- **Work required**
Which of the lines below contain the string "down"? Pull each one out of the data.

- **Supplied data**
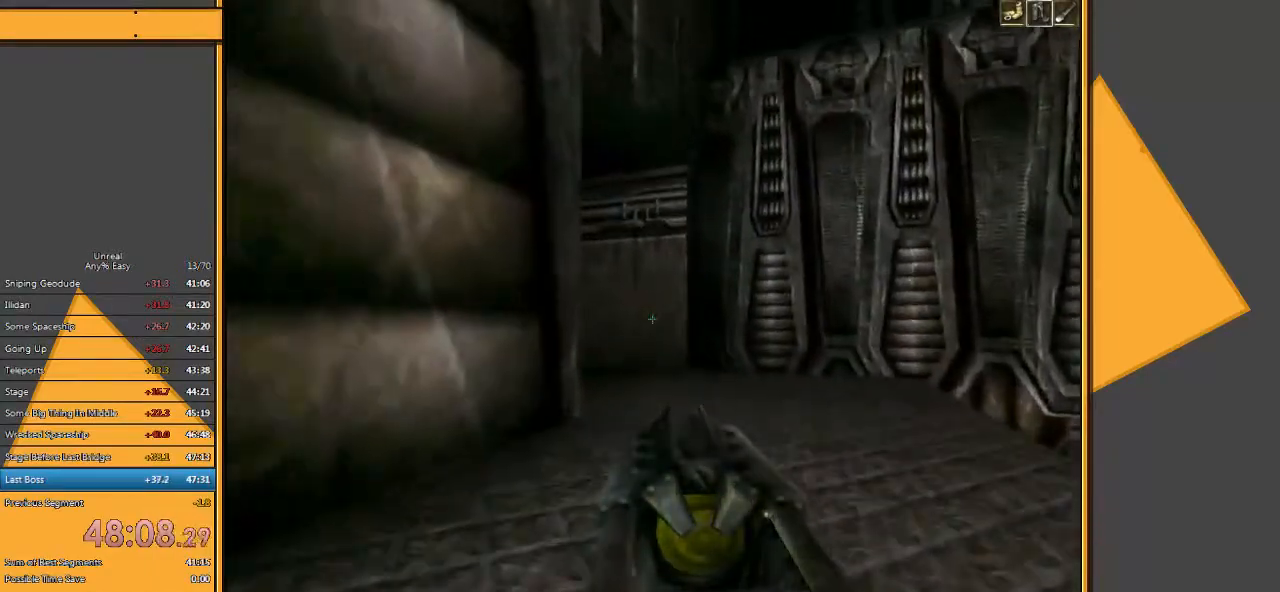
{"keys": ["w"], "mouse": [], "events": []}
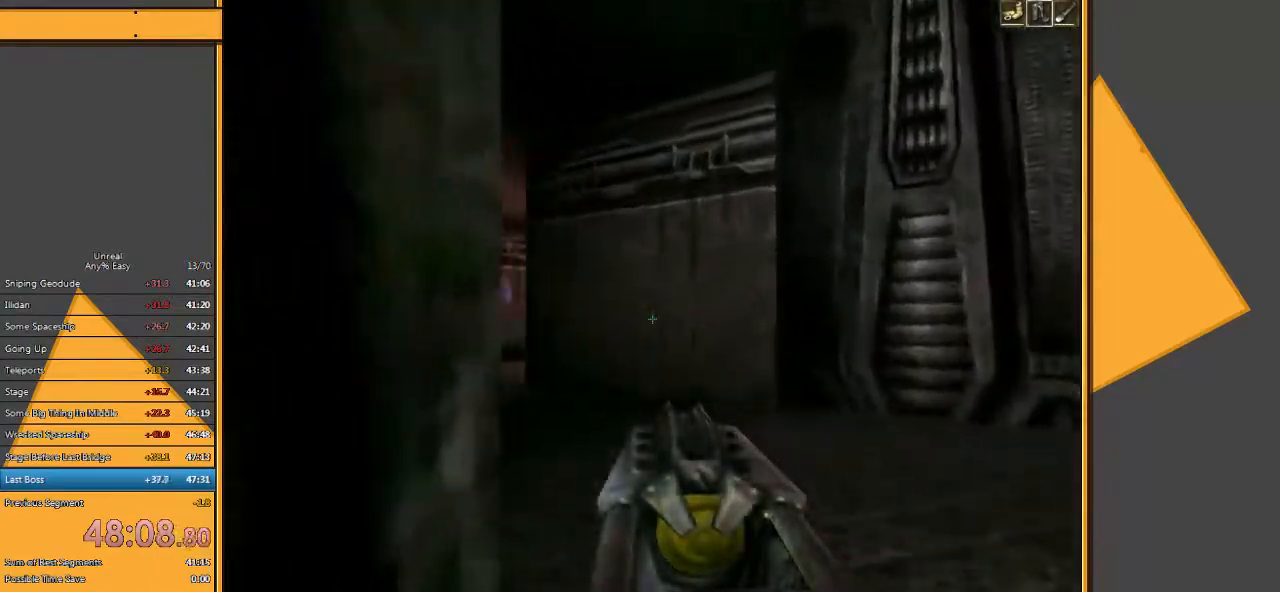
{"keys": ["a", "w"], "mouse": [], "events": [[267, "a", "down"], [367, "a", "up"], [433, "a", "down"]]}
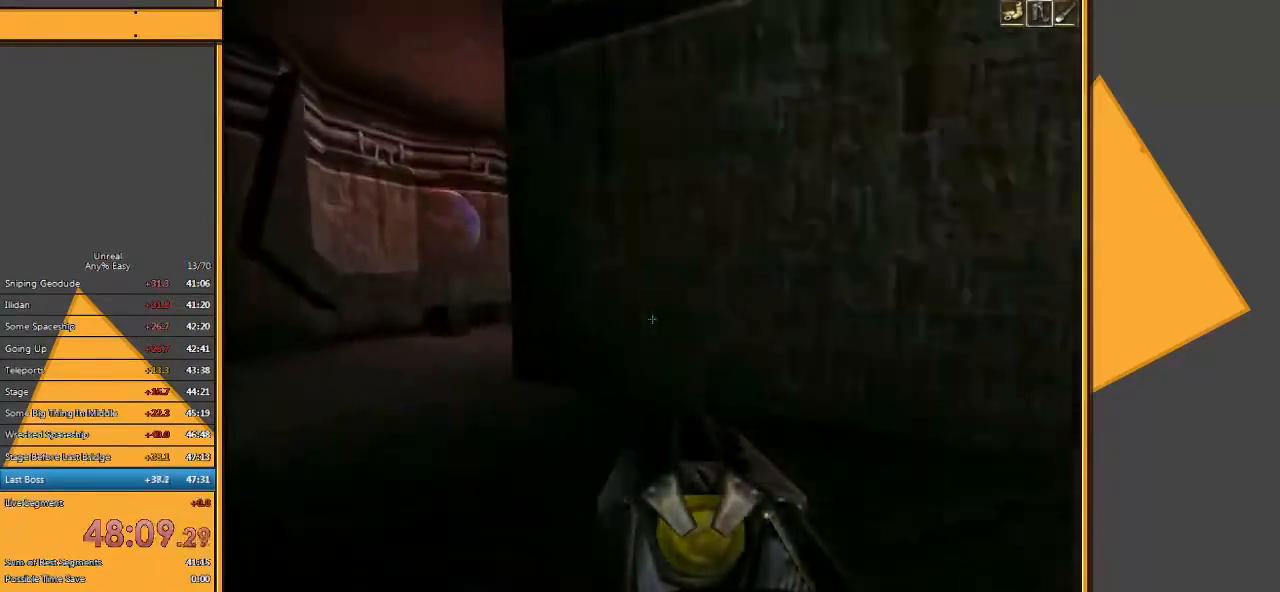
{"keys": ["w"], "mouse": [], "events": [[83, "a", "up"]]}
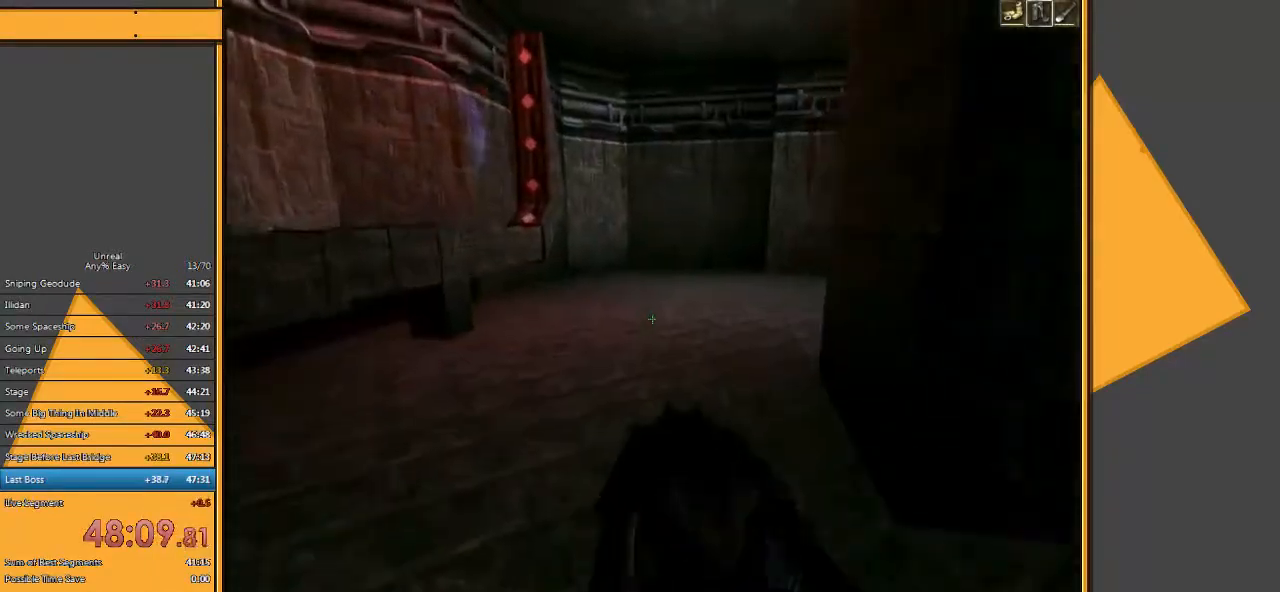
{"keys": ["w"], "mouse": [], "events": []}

==

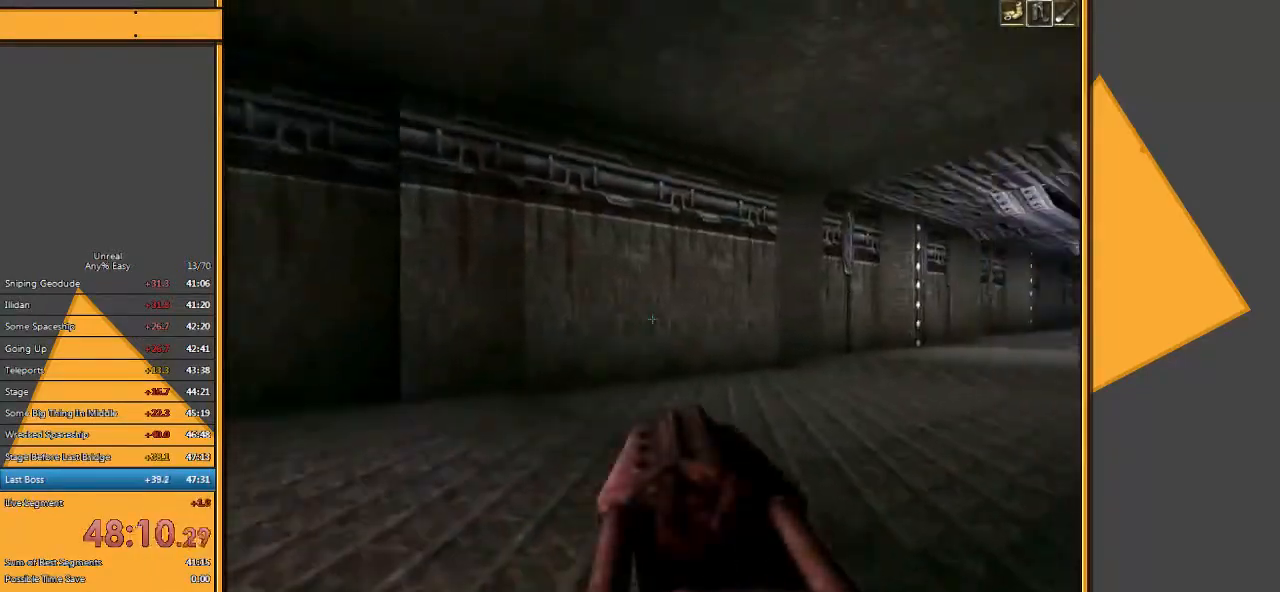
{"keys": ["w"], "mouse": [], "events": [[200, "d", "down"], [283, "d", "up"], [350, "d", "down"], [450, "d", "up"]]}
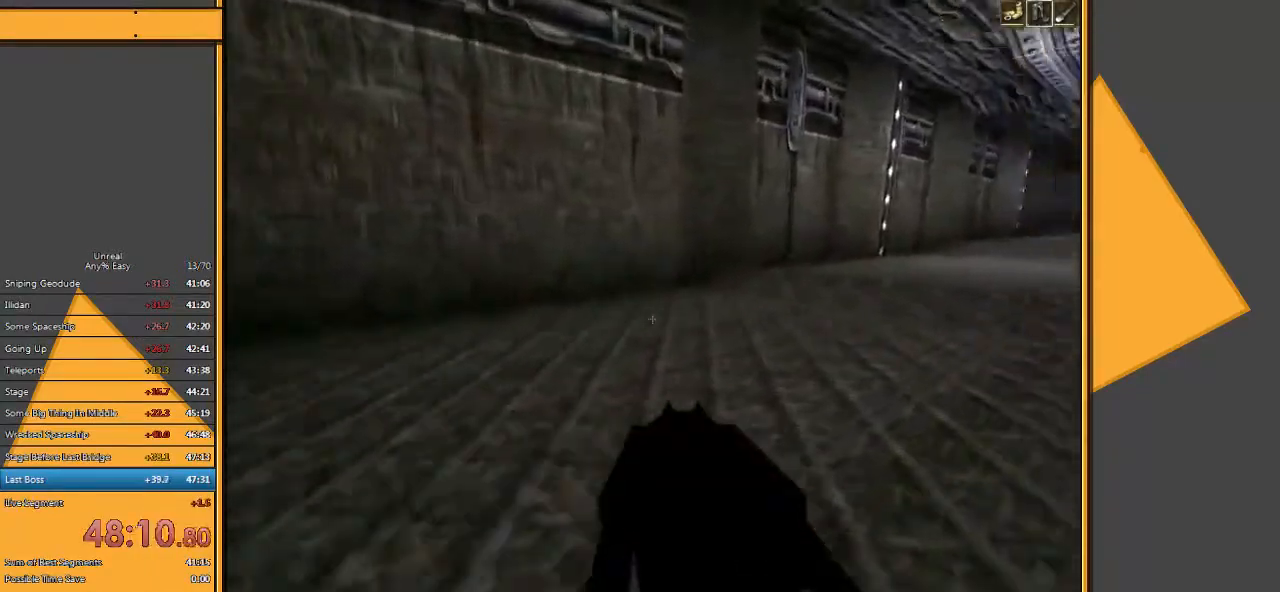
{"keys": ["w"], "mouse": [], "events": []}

- **Answer for this exercise**
{"keys": ["a", "w"], "mouse": [], "events": [[267, "a", "down"], [367, "a", "up"], [433, "a", "down"]]}
{"keys": ["w"], "mouse": [], "events": [[200, "d", "down"], [283, "d", "up"], [350, "d", "down"], [450, "d", "up"]]}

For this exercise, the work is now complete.